本文:
源氏物語 浮舟

劇場公開日:

解説

源氏物語「宇治十帖」に登場する浮舟をヒロインにした北条秀司の同名戯曲の映画化。「朱雀門」の八尋不二が脚色、「月形半平太(1956)」の衣笠貞之助が監督した。撮影は「母白雪」の竹村康和。主演は「鼠小僧忍び込み控 子の刻参上」の長谷川一夫、「朱雀門」の山本富士子、市川雷蔵、「女優(1956)」の乙羽信子、「大阪物語」の中村鴈治郎、中村玉緒、三益愛子。ほかに夏目俊二、柳永二郎、浪花千栄子、浜世津子、橘公子など。色彩は大映カラー。

保存記録:
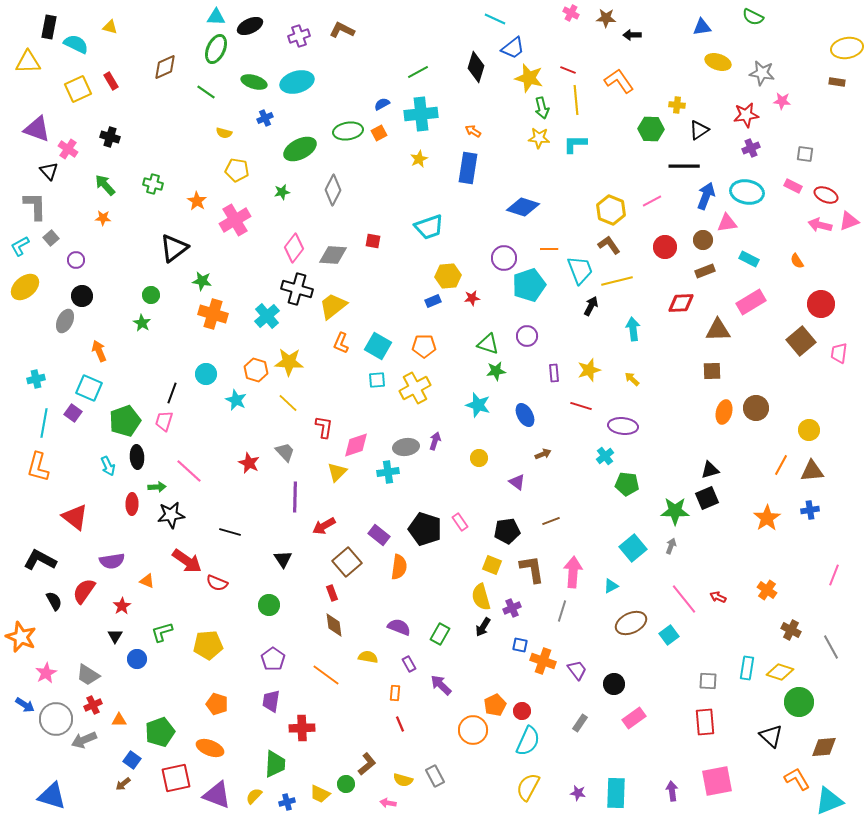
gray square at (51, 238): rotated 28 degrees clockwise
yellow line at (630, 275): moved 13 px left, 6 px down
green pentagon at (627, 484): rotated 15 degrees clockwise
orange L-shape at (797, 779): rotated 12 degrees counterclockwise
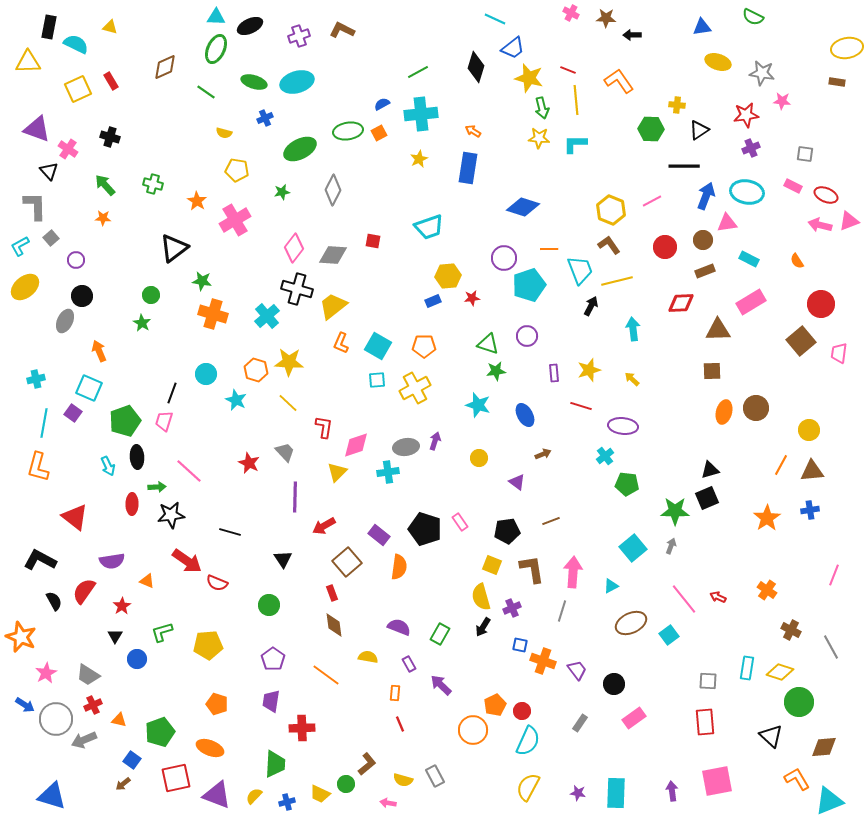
orange triangle at (119, 720): rotated 14 degrees clockwise
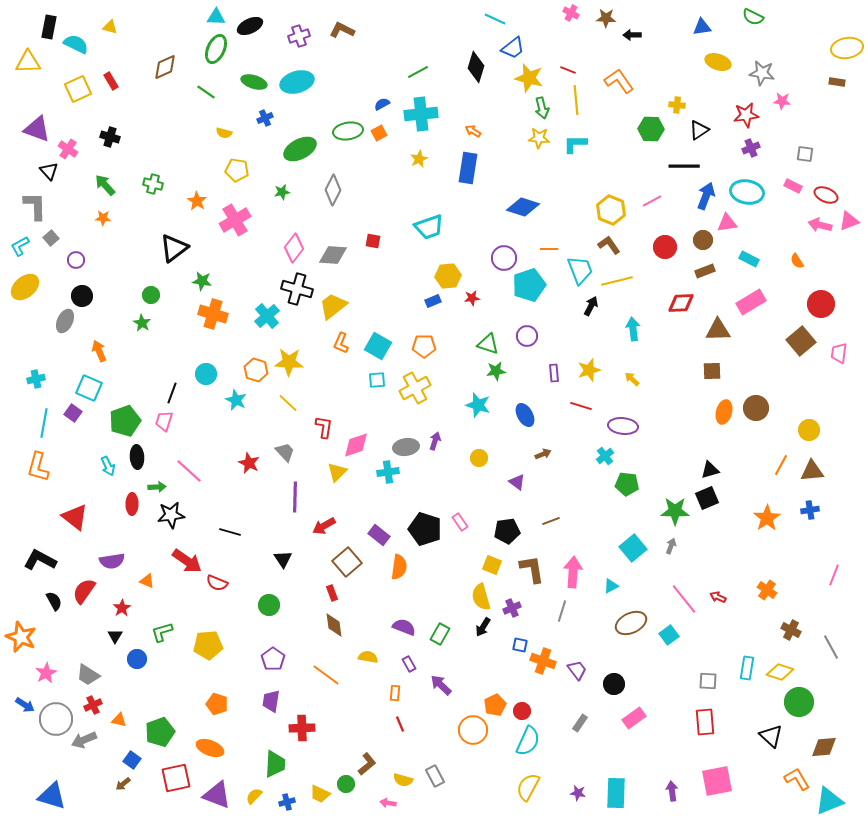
red star at (122, 606): moved 2 px down
purple semicircle at (399, 627): moved 5 px right
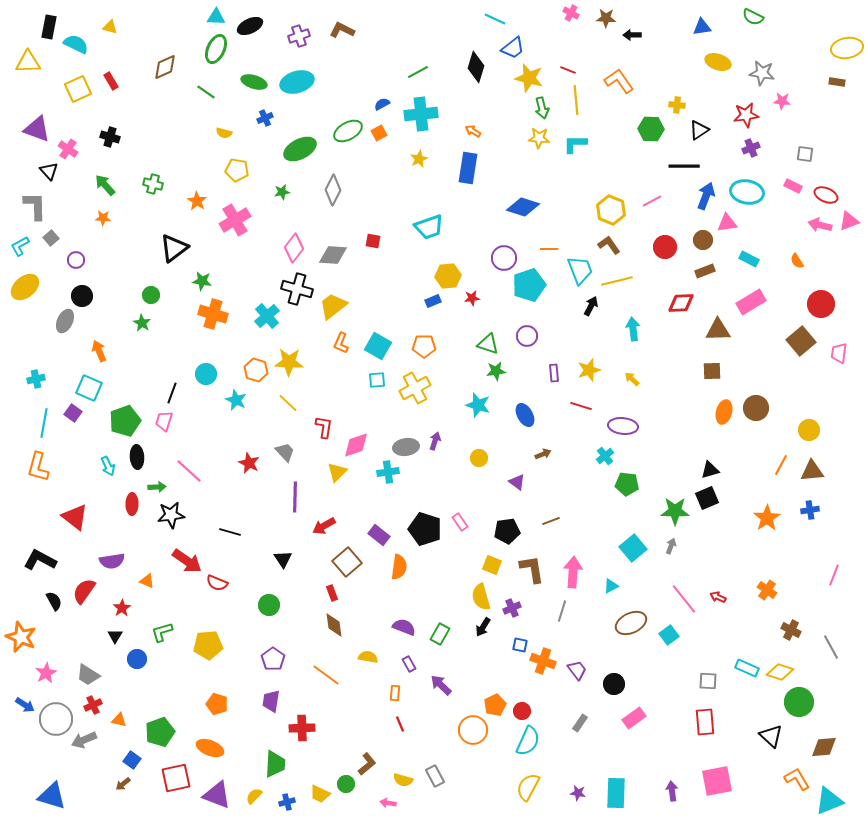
green ellipse at (348, 131): rotated 20 degrees counterclockwise
cyan rectangle at (747, 668): rotated 75 degrees counterclockwise
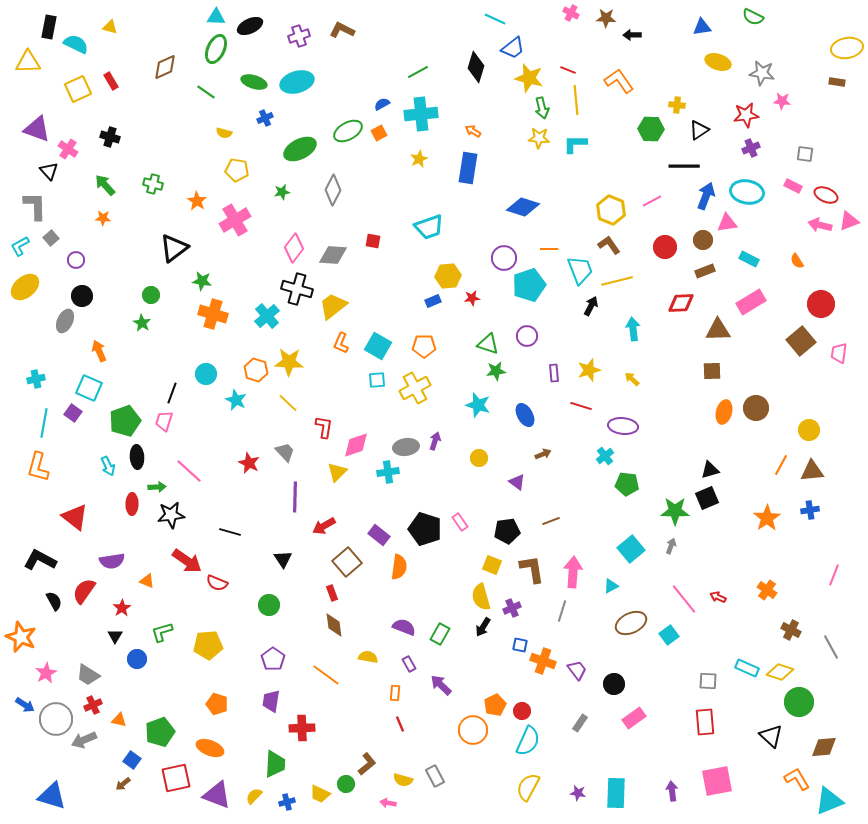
cyan square at (633, 548): moved 2 px left, 1 px down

やること:
[1] 本文の内容を2文にまとめてください。
[2] 本文によると、この映画の撮影を担当したのは誰ですか。

解答:
[1] この映画は、源氏物語「宇治十帖」に登場する浮舟をヒロインにした北条秀司の同名戯曲を映画化したもので、八尋不二が脚色し、衣笠貞之助が監督した。撮影は竹村康和、主演は長谷川一夫、山本富士子、市川雷蔵、乙羽信子、中村鴈治郎、中村玉緒、三益愛子で、色彩は大映カラーである。

[2] 竹村康和です。